━━━━━ Provided text ━━━━━
Jackson can charm even the most gore-averse monster movie fan with his blissful geekiness. The references flow nearly as freely as the pus with nods to Raiders of the Lost Ark,Evil Dead 2, Night of the Living Dead, E.C. Comics,Famous Monsters of Filmland (which we see in the hands of the magazine’s creator, Forest Ackerman), and of course, King Kong. There’s also a kung-fu priest who “kicks ass for God,” a runaway zombie baby, and a mower used for purposes Lawn Boy never intended. Within a couple of years, Peter Jackson had figured out how to work his magic in more acceptable ways with his masterpiece Heavenly Creatures, but Braindead is the peak of his period as one of the most unacceptable filmmakers in the world.
147. Twin Peaks: Fire Walk with Me (1992- dir. David Lynch)
David Lynch’s film that most adheres to horror conventions is the big-screen prequel to his wholly unconventional small-screen series Twin Peaks. When ABC dropped Twin Peaks after its second season, the story seemed deader than the fish in Pete Martell’s percolator. Lynch, however, was not finished with the dreamily alluring world he and Mark Frost created. After he revealed his plans to return to that creepy community in the Pacific Northwest, fans passionately anticipated the film, believing all of the unfinished business from the season-two finale would finally find resolution. However,Twin Peaks: Fire Walk With Me ended up as a prequel, essentially retracing plot points discussed, but not depicted, in the TV series.
The film was a cataclysmic bomb. Critics found it baffling and pretentious. Vincent Canby of the New York Times infamously opined, “It’s not the worst movie ever made; it just seems to be.” Many fans felt let down by its failure to resolve the fates of Special Agent Dale Cooper, Audrey and Ben Horne, Pete Martell, and the rest left hanging off the cliff at the end of the TV series. Those who’d loved Twin Peaks but hadn’t sampled Lynch’s features were turned off by the excessive violence, sex, and bizarreness. A screening at the Cannes Film Festival was allegedly met with boos (co-screenwriter Robert Engeles claims this is a myth).
Time has been most kind to Fire Walk With Me, though, and Lynch’s more open- minded followers rate it as one of his most beautifully executed and frightening films. Sheryl Lee, who was finally allowed to embody Laura Palmer outside of the series’ brief flashbacks, turns in an astoundingly complex performance, at once womanly and girlish, out of control and commanding, cold-hearted and deeply sympathetic. The anti-Twin Peaks opening sequence in Deer Meadow is a nifty parody of the series and an early clue that it would not be following in those tamer TV footsteps.
━━━━━ Information given ━━━━━
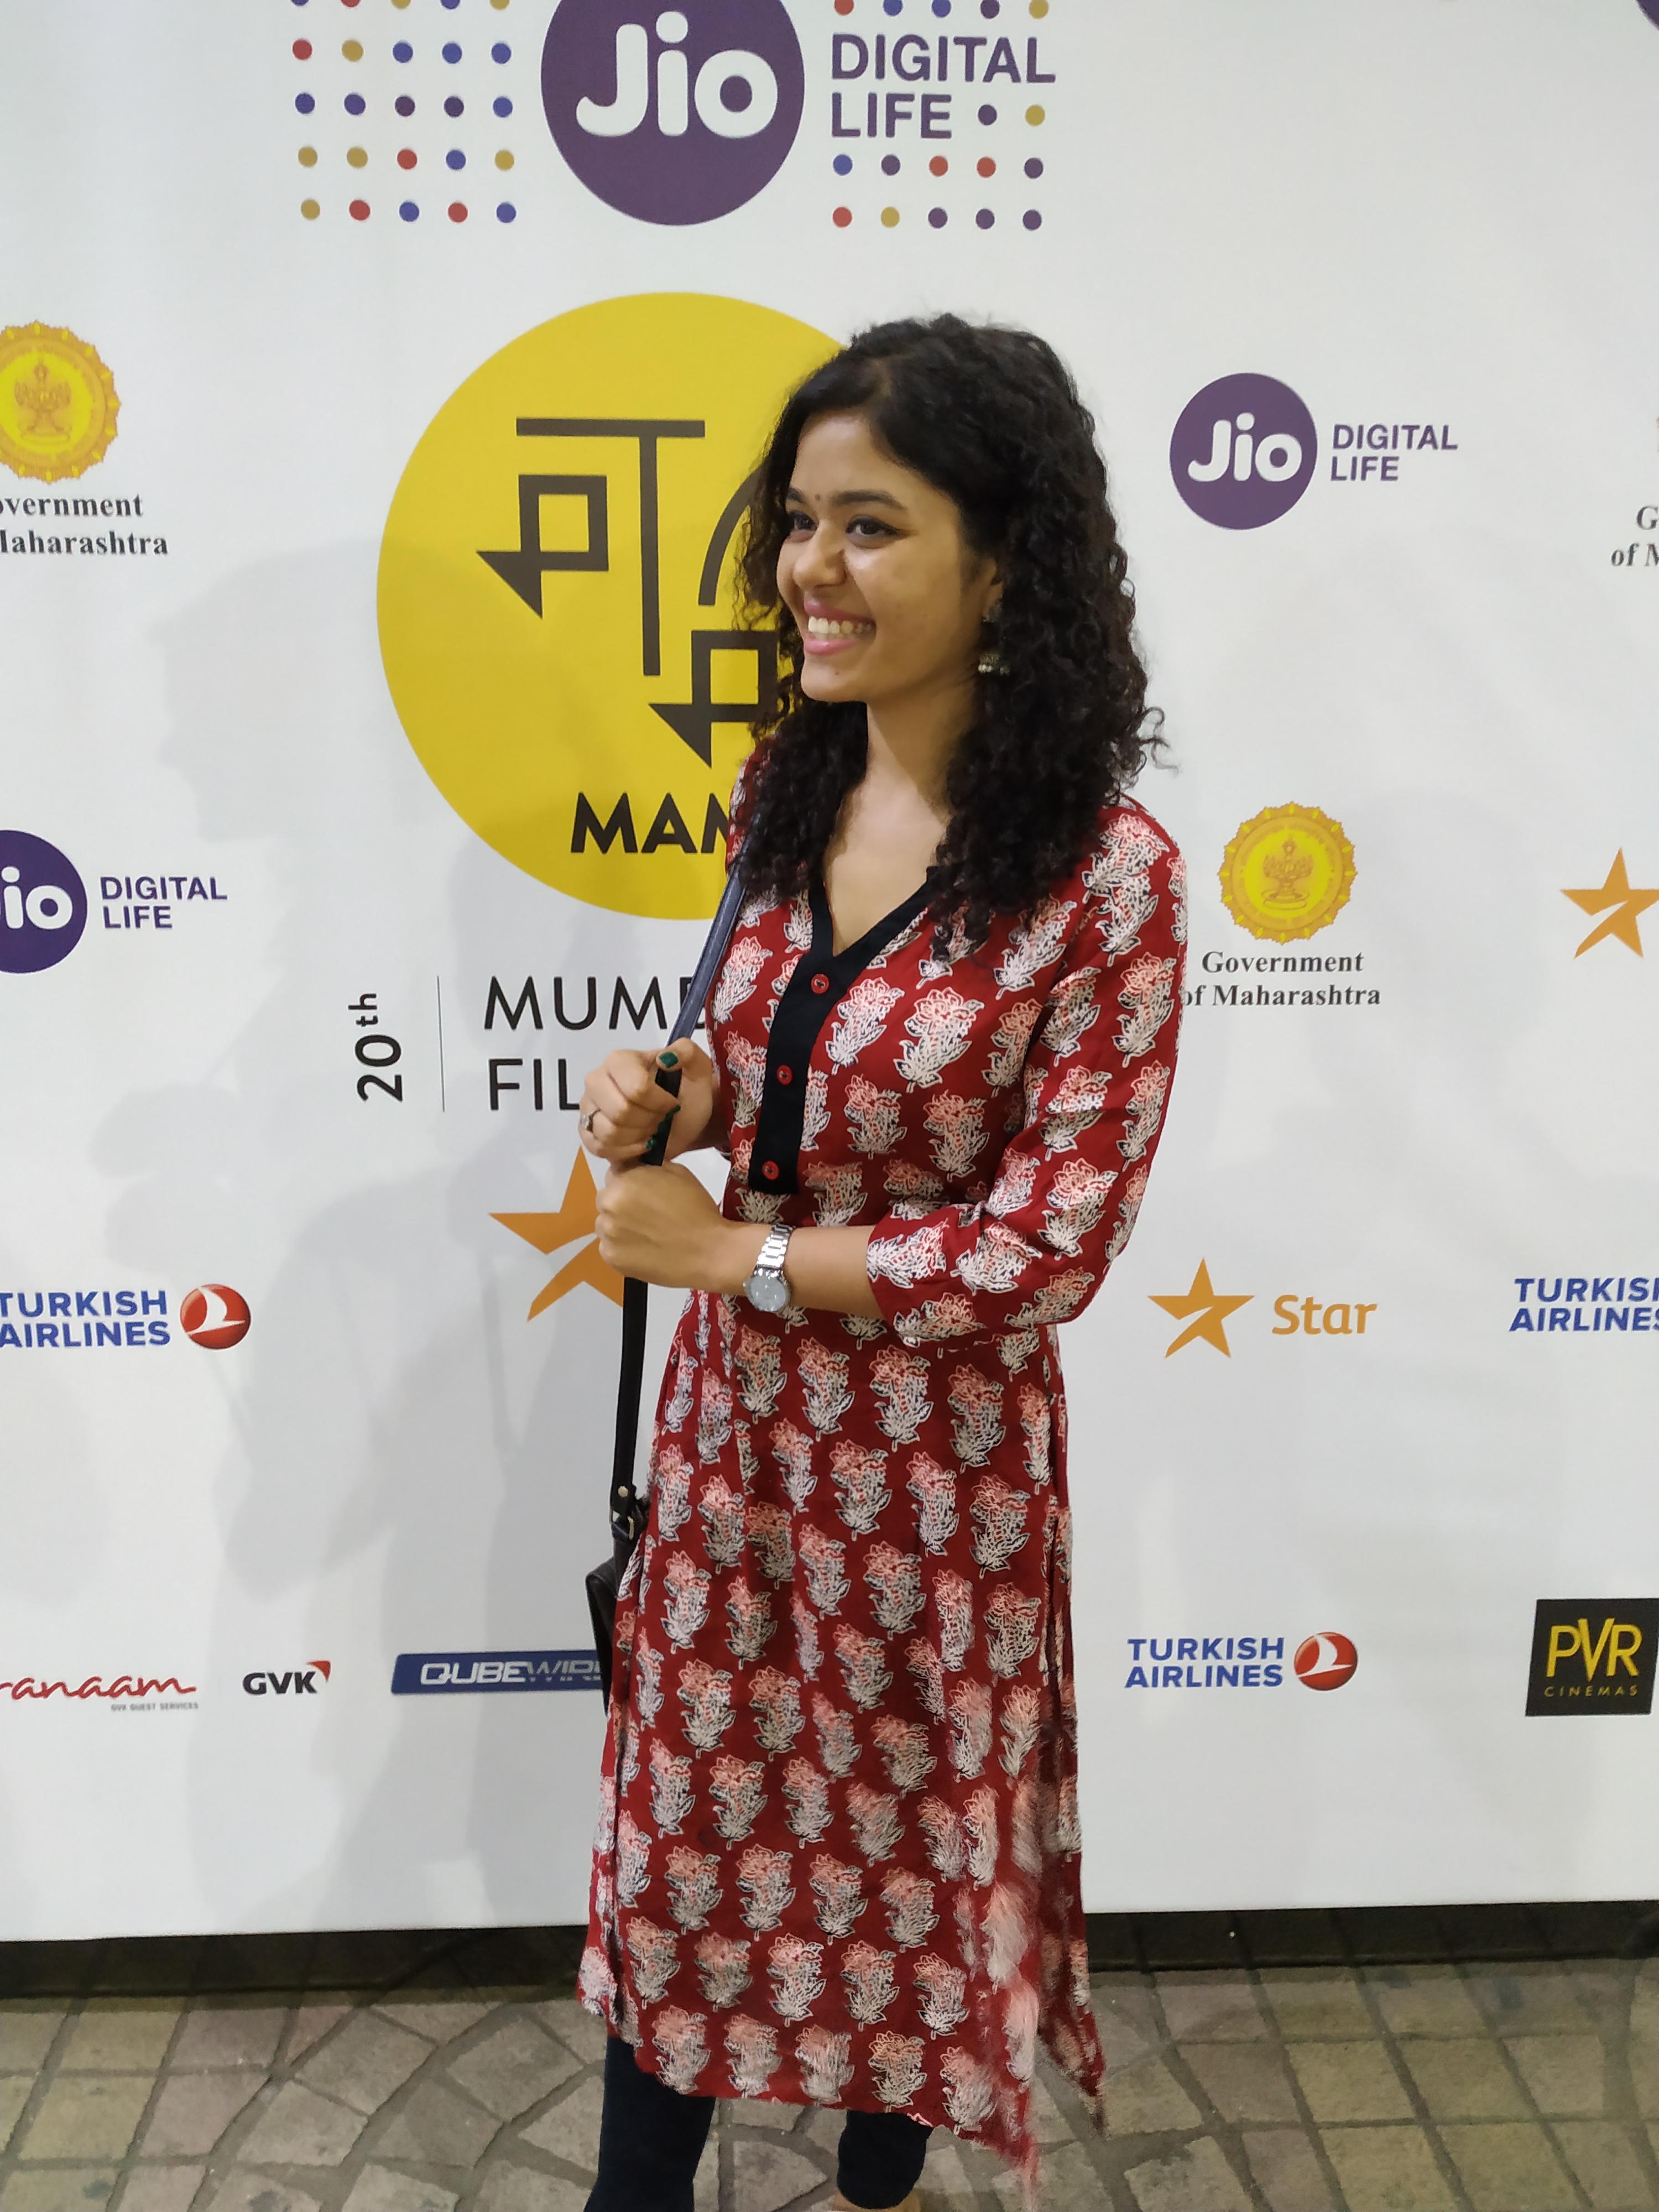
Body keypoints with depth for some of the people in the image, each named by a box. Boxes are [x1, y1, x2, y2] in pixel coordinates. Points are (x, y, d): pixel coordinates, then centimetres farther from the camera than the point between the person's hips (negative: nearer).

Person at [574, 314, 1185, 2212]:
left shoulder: (1102, 867, -21)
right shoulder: (786, 785, -2)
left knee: (910, 1825, 19)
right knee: (682, 1806, 18)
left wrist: (734, 1252, -16)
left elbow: (1050, 1248, -20)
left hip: (937, 1444, -5)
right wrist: (677, 1095, -9)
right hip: (735, 1405, 5)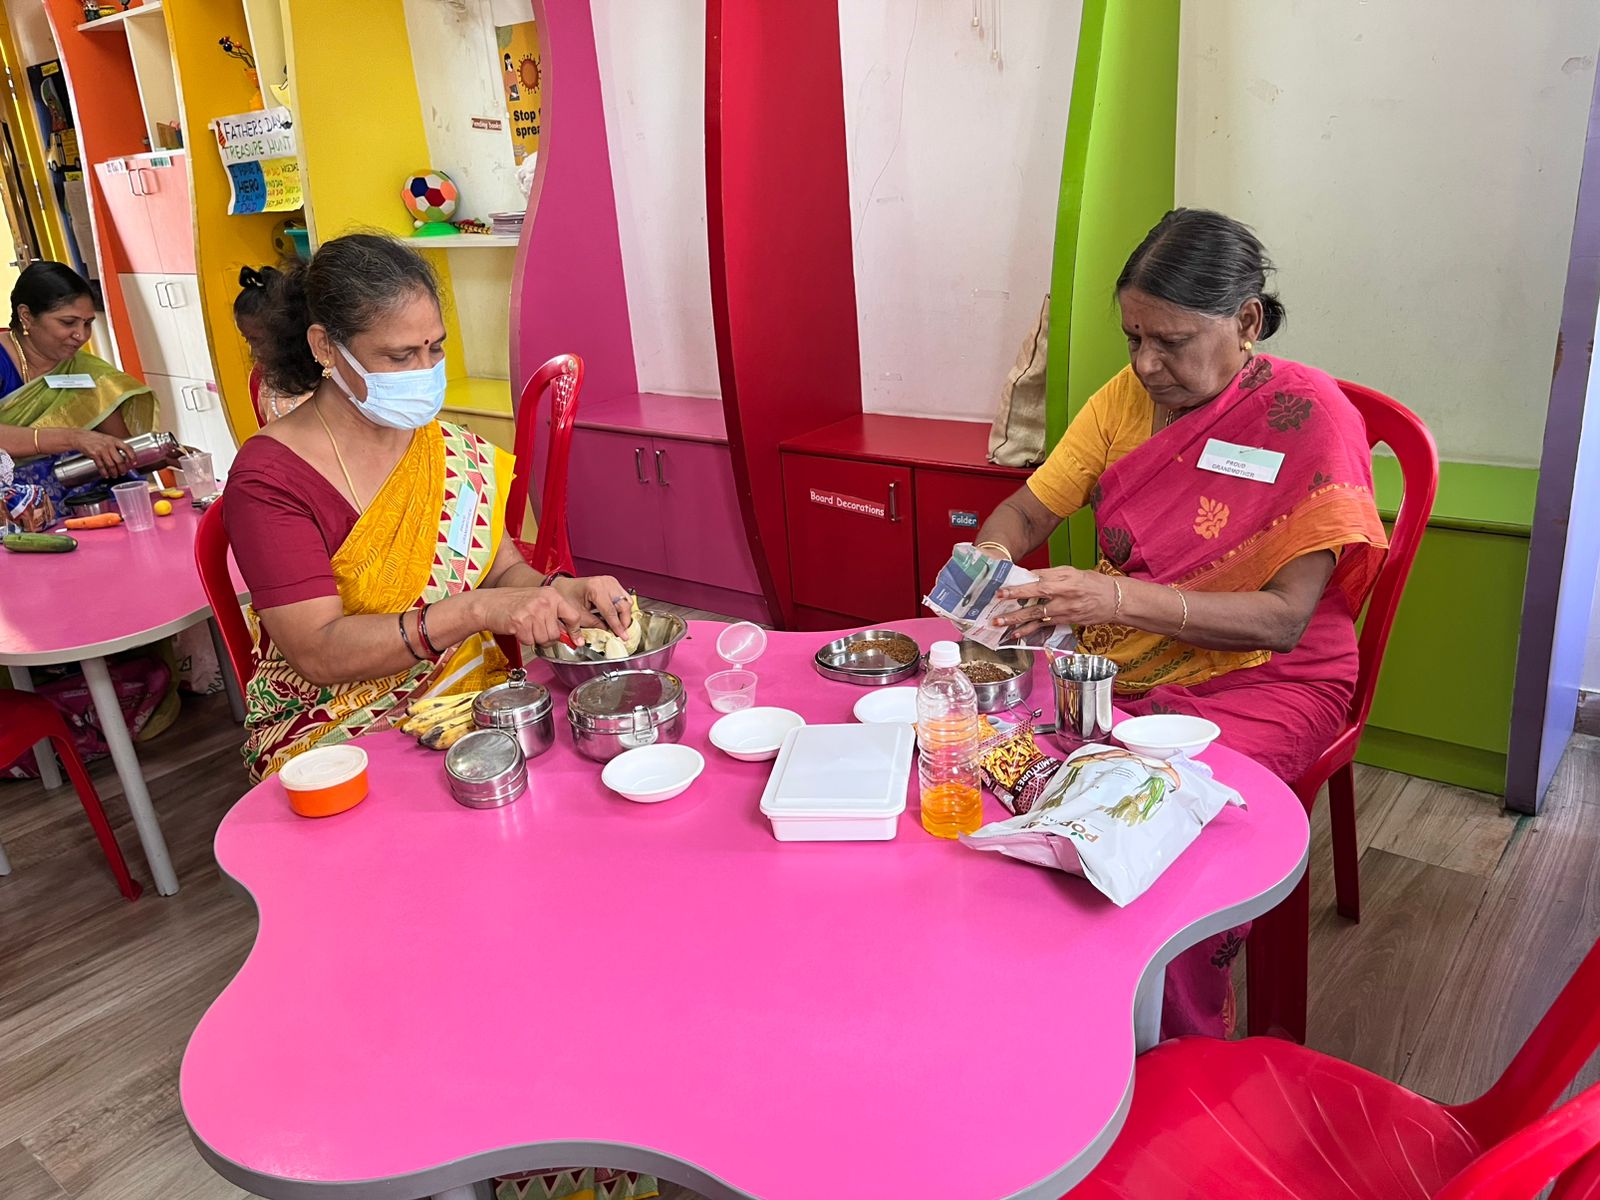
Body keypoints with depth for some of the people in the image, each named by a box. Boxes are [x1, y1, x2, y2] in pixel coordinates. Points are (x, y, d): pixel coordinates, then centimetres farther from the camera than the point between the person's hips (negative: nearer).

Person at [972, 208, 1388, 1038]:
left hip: (1261, 681, -5)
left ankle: (1188, 1054, -4)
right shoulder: (1127, 396, 3)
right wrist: (993, 555, -17)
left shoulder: (1308, 418, -13)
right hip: (1119, 664, 5)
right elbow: (1029, 508, 8)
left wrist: (1121, 600, -33)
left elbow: (1283, 618, -20)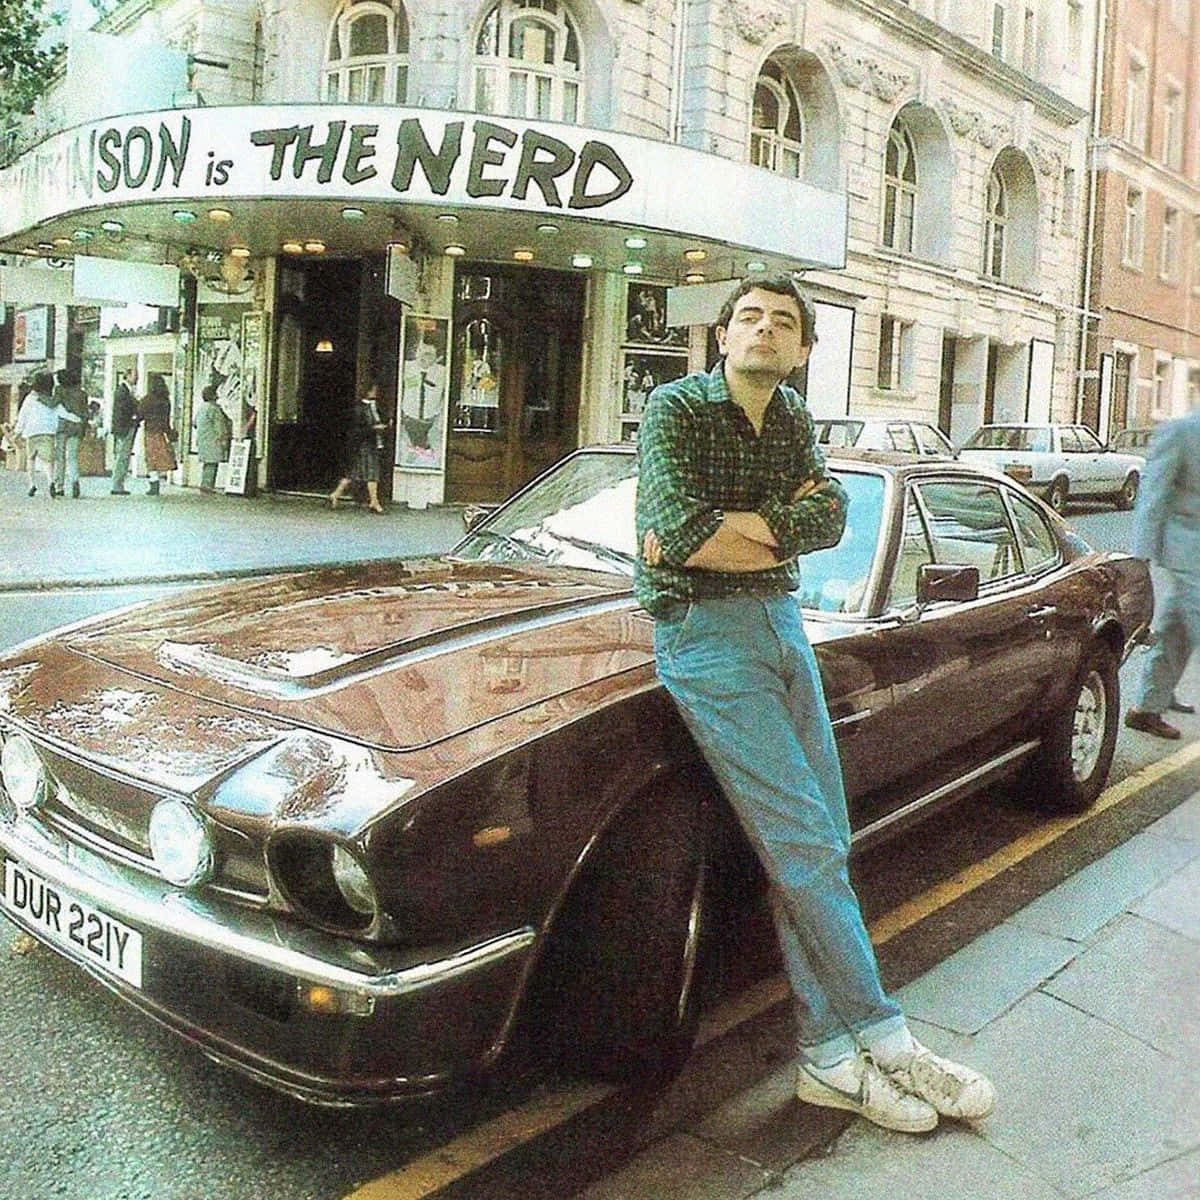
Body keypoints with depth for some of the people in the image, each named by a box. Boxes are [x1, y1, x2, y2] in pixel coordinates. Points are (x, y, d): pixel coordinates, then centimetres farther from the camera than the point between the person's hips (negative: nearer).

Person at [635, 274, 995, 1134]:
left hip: (782, 622, 7)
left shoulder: (794, 420, 13)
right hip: (704, 633, -7)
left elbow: (829, 519, -4)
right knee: (803, 846, -7)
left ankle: (831, 1056, 13)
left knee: (820, 845, 4)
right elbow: (682, 531, -19)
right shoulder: (676, 407, -5)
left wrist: (721, 530, -15)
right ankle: (883, 1038, 6)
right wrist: (780, 528, -7)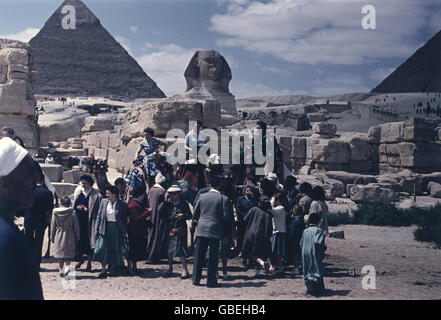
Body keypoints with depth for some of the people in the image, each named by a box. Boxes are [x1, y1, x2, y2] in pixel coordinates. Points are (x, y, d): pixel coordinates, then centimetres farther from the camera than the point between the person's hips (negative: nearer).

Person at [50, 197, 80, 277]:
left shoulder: (55, 212, -3)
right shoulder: (72, 212, -8)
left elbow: (53, 225, 3)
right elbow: (76, 226, -3)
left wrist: (52, 237, 13)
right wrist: (77, 238, 7)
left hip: (59, 236, 2)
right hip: (69, 236, -2)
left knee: (60, 252, 13)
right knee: (68, 253, 8)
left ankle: (61, 269, 16)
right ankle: (67, 265, -15)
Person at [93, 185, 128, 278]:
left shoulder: (122, 204, -4)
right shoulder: (103, 202, 4)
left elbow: (125, 219, 1)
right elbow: (99, 216, 8)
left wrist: (124, 231, -1)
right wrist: (96, 229, 3)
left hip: (117, 230, -2)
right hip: (105, 229, 2)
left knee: (115, 250, 6)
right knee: (102, 249, -2)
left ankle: (112, 269, 21)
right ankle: (103, 270, 7)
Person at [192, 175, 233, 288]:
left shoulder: (202, 196, 3)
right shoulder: (224, 199, -5)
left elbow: (195, 214, 6)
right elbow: (227, 216, -6)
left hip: (201, 229, 2)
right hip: (215, 230, -2)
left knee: (198, 255, 10)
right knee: (213, 256, 6)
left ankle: (196, 279, 14)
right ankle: (211, 281, 8)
━━━━━
## What you need to do
1: Using the horror film text, decide whether each statement agrees with it. Answer yes or no and quote the words that settle it.
(a) Fire Walk With Me picks up after the season-two finale and resolves its open storylines.
(b) Forest Ackerman is shown holding Famous Monsters of Filmland in Braindead.
(c) Robert Engeles confirms that the Cannes screening was met with boos.
2: Answer these questions from the horror film text.
(a) Which network dropped Twin Peaks after its second season?
(b) Which Peter Jackson film does the text call his masterpiece?
(c) Where does the opening sequence of Fire Walk With Me take place?

## Results for each task
1:
(a) No: "ended up as a prequel, essentially retracing plot points discussed, but not depicted, in the TV series."
(b) Yes: "Famous Monsters of Filmland (which we see in the hands of the magazine’s creator, Forest Ackerman)"
(c) No: "co-screenwriter Robert Engeles claims this is a myth"

2:
(a) ABC
(b) Heavenly Creatures
(c) Deer Meadow